1. Install the Launcher as a standalone binary

The melissa-launcher is designed as a lightweight, front-end Python orchestration tool. Unlike the melissa-server, which handle heavy data processing and require complex dependencies like MPI, ZeroMQ, or deep learning frameworks (PyTorch), the launcher acts primarily as a job scheduler and monitor. Because it only requires a standard Python environment with minimal base libraries to interface with a batch scheduler, it can be installed directly on a cluster.

# Use python >= 3.11
python3 -m pip install --user --no-cache-dir \
    -Ccmake.define.LAUNCHER_ONLY=ON \
    "melissa[launcher] @ git+https://gitlab.inria.fr/melissa/melissa.git"
Either ~/.local or in a virtual environment. Make sure to expose the bin/.

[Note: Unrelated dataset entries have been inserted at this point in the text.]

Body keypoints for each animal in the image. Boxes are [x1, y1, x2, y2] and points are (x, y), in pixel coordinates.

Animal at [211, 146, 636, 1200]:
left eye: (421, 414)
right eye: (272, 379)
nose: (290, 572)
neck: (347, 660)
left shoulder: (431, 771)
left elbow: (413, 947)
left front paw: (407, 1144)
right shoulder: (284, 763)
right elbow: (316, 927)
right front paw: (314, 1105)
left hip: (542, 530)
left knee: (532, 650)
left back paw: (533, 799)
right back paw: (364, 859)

This may install some redundant dependencies, but the installation should be quick.

2. Configuration Overview

Since the launcher is outside the container, your configuration file must tell it how to "wrap" the server and client commands inside singularity exec.

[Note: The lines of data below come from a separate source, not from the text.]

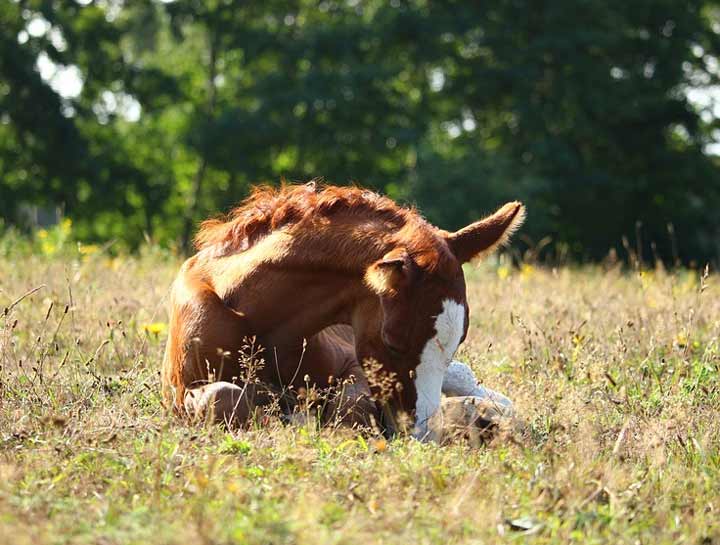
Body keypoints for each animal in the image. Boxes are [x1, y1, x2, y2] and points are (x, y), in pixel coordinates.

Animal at [163, 183, 524, 438]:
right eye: (392, 343)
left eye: (459, 340)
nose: (421, 434)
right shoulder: (180, 391)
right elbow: (223, 398)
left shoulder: (353, 365)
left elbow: (350, 405)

Add the singularity_config section in the launcher_config. This ensures that every task (Server and Clients) launched by Melissa is wrapped correctly.

{
    "launcher_config": {
        "scheduler": "slurm-global",
        "singularity_config": {
            "container_path": "/path/to/container-with-mpi-melissa-installed.sif",
            "exec_options": [
                "--nv",
                "-B", "/path/to/bind:/path/to/bind"
            ]
        }
    }
}

Important

The singularity wrapper is currently supported for slurm-global scheduler alone.

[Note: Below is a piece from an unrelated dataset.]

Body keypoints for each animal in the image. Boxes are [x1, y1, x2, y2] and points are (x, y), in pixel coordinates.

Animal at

3. How it Works: The Execution Chain

When you run melissa-launcher, it automates the following steps for you:

  1. Allocation: The launcher uses Slurm to request nodes and CPUs.
  2. Wrapping: It takes server and client script commands and prefixes it with the singularity exec.
  3. Binding: It may be necessary to bind the cluster's filesystem visible, in some cases.
  4. GPU Support: The --nv flag passes the host's NVIDIA drivers into the container for GPU-accelerated tasks.

Important

To ensure the containerized Melissa can communicate with the host's Slurm scheduler, ensure your container is configured to use the Hybrid MPI model.

  • Recommendation: Use --mpi=pmi2 in your Slurm global settings if the default pmix causes version mismatch errors.
  • Environment: Singularity inherits your host environment by default, which helps the containerized MPI find the Slurm process IDs.

For a full submission example, See examples/heat-pde/heat-pde-dl/study_singularity_global.sh.